(TASK PROMPT):
Which rows below contain the word "transcribe"? Select each of those rows and copy it out in full, counting a match only when the case is the same.
[[ EXERCISE INPUTS open ]]
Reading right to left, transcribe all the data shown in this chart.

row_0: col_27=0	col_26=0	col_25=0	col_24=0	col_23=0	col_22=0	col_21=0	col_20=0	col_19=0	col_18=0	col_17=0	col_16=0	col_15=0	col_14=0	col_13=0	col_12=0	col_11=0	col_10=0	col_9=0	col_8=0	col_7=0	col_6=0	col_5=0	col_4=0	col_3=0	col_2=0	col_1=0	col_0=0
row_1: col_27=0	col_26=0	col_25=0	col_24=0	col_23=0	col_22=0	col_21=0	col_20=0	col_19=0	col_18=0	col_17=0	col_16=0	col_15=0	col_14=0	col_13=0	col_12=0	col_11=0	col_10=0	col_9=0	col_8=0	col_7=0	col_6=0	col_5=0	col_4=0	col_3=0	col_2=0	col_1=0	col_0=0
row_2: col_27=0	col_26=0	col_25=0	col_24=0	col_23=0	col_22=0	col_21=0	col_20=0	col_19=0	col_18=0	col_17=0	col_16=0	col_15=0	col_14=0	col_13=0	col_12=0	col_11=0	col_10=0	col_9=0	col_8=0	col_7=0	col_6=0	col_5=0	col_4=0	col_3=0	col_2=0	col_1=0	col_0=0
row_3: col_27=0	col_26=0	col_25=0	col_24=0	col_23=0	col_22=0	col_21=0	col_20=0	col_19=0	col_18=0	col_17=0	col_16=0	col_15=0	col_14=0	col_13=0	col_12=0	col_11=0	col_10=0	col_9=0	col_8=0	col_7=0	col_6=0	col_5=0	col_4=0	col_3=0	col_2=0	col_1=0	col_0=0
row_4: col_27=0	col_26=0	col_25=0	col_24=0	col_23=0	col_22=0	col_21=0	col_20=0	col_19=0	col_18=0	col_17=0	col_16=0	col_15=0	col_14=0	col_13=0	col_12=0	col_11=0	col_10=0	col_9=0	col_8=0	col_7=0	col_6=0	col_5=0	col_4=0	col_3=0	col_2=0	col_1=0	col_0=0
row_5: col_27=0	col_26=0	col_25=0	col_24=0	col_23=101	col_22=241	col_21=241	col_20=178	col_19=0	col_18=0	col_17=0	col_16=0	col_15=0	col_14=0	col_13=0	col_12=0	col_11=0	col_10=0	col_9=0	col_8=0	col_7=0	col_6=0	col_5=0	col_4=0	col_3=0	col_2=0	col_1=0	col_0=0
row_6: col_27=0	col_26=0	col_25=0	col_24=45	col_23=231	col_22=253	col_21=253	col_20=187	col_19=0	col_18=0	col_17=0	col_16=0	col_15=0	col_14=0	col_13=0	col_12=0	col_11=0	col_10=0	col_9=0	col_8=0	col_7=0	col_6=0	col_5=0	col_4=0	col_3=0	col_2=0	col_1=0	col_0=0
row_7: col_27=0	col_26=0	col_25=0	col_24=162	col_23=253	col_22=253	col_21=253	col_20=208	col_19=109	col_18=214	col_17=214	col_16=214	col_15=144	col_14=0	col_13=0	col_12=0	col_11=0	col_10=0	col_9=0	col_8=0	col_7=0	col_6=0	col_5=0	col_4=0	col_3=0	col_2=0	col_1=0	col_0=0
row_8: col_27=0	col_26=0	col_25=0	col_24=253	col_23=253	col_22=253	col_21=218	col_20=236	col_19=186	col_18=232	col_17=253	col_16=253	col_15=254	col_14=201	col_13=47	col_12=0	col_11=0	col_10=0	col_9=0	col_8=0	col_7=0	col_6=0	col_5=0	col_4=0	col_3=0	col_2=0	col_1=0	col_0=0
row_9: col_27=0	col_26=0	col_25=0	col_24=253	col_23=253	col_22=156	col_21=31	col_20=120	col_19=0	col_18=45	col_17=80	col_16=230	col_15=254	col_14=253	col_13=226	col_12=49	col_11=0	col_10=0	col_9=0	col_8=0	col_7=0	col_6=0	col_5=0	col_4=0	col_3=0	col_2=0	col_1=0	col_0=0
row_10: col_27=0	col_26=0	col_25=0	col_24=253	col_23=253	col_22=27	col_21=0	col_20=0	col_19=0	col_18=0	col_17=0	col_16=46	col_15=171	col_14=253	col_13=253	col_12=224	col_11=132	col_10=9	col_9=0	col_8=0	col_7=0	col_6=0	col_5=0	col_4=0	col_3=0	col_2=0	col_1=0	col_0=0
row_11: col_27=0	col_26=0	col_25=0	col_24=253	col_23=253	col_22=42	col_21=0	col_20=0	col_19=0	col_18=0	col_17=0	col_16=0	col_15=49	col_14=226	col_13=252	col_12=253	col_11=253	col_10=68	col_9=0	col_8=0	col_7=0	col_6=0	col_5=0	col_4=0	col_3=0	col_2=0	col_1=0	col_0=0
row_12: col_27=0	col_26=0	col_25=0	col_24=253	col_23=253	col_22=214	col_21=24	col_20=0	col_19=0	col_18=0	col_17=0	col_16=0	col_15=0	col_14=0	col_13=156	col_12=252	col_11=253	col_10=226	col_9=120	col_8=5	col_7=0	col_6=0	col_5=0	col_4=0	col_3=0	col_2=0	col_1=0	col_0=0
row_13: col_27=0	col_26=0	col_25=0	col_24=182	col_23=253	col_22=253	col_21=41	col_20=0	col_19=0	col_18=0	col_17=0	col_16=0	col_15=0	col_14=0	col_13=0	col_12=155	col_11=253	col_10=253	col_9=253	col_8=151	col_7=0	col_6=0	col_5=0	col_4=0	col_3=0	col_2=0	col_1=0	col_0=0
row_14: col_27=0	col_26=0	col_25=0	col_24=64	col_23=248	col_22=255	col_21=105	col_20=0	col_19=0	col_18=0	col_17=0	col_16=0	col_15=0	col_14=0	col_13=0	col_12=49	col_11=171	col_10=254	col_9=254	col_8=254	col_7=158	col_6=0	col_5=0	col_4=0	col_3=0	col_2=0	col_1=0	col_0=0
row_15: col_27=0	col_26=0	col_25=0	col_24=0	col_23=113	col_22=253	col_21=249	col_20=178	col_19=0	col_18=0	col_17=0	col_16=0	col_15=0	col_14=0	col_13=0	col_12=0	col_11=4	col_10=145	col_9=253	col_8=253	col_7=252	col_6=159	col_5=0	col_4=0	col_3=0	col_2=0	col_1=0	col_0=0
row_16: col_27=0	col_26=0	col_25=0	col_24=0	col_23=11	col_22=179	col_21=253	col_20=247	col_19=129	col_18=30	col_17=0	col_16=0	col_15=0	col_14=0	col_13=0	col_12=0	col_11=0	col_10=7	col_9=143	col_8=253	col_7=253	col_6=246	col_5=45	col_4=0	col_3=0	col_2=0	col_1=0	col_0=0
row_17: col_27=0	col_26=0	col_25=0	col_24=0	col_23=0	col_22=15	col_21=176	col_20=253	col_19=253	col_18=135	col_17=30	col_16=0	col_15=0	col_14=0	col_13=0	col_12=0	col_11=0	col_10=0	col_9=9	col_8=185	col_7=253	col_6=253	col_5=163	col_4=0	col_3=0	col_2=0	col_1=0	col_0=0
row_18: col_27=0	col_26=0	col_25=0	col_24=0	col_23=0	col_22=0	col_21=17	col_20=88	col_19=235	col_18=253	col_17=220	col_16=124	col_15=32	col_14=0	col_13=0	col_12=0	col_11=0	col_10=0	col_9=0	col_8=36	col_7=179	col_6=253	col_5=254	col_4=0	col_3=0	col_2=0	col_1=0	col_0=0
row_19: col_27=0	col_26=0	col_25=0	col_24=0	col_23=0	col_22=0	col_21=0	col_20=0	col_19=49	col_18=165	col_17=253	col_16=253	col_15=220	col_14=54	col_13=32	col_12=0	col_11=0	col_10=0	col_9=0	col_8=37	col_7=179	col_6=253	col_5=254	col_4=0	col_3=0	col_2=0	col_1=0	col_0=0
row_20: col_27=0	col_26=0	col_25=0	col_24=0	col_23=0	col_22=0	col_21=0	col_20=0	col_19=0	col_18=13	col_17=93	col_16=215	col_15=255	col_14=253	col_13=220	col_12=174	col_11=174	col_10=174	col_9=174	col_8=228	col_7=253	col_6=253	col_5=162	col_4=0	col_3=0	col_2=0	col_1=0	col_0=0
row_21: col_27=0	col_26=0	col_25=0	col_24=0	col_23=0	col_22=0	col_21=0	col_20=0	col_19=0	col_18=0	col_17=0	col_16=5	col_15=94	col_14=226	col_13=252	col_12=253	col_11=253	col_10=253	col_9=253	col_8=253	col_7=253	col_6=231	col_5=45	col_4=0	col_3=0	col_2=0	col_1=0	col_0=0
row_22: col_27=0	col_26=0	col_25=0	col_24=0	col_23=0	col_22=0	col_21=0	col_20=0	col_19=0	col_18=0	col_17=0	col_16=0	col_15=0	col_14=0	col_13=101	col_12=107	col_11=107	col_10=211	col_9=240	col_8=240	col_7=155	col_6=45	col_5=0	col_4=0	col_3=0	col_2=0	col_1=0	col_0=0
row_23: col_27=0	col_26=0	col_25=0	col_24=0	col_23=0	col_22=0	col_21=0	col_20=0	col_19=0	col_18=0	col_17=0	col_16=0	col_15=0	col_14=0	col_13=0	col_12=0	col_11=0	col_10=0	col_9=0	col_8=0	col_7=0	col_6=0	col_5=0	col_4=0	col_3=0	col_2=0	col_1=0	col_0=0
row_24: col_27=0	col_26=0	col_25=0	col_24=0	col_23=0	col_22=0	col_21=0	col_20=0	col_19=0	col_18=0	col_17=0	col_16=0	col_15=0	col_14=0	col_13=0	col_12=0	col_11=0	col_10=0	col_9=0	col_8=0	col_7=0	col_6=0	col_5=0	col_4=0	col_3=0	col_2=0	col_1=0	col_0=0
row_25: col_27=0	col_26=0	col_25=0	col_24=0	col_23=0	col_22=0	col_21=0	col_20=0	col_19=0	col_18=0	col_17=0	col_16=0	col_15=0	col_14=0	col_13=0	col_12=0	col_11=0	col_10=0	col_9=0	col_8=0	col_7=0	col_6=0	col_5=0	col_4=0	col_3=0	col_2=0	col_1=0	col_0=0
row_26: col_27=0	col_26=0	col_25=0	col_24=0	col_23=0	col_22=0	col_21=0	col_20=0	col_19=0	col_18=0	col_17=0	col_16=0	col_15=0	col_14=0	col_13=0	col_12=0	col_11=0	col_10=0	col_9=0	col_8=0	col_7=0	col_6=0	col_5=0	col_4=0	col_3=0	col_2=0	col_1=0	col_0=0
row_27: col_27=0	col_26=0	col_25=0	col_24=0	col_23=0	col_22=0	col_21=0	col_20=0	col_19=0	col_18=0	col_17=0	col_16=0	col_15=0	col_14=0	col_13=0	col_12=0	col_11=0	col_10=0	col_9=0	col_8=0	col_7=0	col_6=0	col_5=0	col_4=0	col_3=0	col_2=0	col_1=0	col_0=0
[[ EXERCISE INPUTS closed ]]
(RESULT OF THE TASK):
Reading right to left, transcribe all the data shown in this chart.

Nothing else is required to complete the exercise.